• _PROBLEM DESCRIPTION_
Please extract every line of text from the entries below, word for word, and leave the pictures out of your answer.

• _ENTRIES SHOWN_
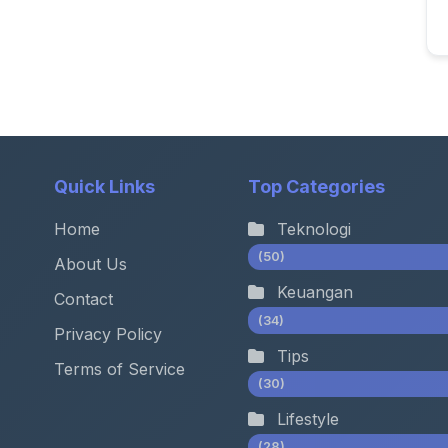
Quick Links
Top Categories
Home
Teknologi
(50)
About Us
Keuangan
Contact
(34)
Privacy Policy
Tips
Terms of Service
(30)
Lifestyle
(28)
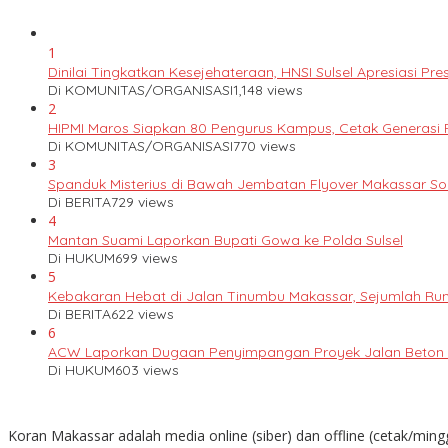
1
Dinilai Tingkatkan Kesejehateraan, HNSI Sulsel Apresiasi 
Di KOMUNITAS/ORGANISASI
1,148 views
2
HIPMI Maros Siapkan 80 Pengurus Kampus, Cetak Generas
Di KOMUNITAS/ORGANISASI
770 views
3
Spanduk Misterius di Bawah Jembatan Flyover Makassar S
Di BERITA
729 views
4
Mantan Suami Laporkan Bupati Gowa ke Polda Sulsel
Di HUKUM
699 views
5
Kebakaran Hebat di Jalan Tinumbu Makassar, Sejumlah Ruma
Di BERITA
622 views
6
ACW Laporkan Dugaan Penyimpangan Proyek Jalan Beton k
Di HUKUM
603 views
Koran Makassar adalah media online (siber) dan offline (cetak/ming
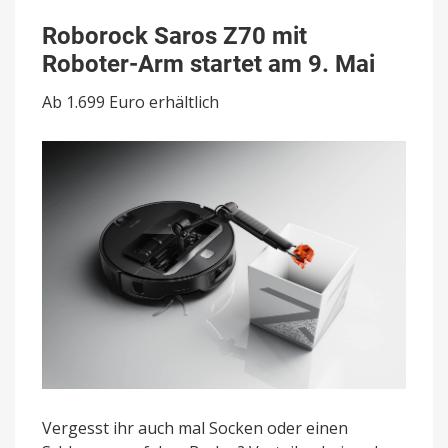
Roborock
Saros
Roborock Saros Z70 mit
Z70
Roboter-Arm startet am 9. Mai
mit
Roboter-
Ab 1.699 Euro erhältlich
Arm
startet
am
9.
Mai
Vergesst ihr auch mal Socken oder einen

• _COMPLETED TASK_
Quick Links
Top Categories
Home
Teknologi
(50)
About Us
Keuangan
Contact
(34)
Privacy Policy
Tips
Terms of Service
(30)
Lifestyle
(28)
1
Dinilai Tingkatkan Kesejehateraan, HNSI Sulsel Apresiasi 
Di KOMUNITAS/ORGANISASI
1,148 views
2
HIPMI Maros Siapkan 80 Pengurus Kampus, Cetak Generas
Di KOMUNITAS/ORGANISASI
770 views
3
Spanduk Misterius di Bawah Jembatan Flyover Makassar S
Di BERITA
729 views
4
Mantan Suami Laporkan Bupati Gowa ke Polda Sulsel
Di HUKUM
699 views
5
Kebakaran Hebat di Jalan Tinumbu Makassar, Sejumlah Ruma
Di BERITA
622 views
6
ACW Laporkan Dugaan Penyimpangan Proyek Jalan Beton k
Di HUKUM
603 views
Koran Makassar adalah media online (siber) dan offline (cetak/ming
Roborock
Saros
Roborock Saros Z70 mit
Z70
Roboter-Arm startet am 9. Mai
mit
Roboter-
Ab 1.699 Euro erhältlich
Arm
startet
am
9.
Mai
Vergesst ihr auch mal Socken oder einen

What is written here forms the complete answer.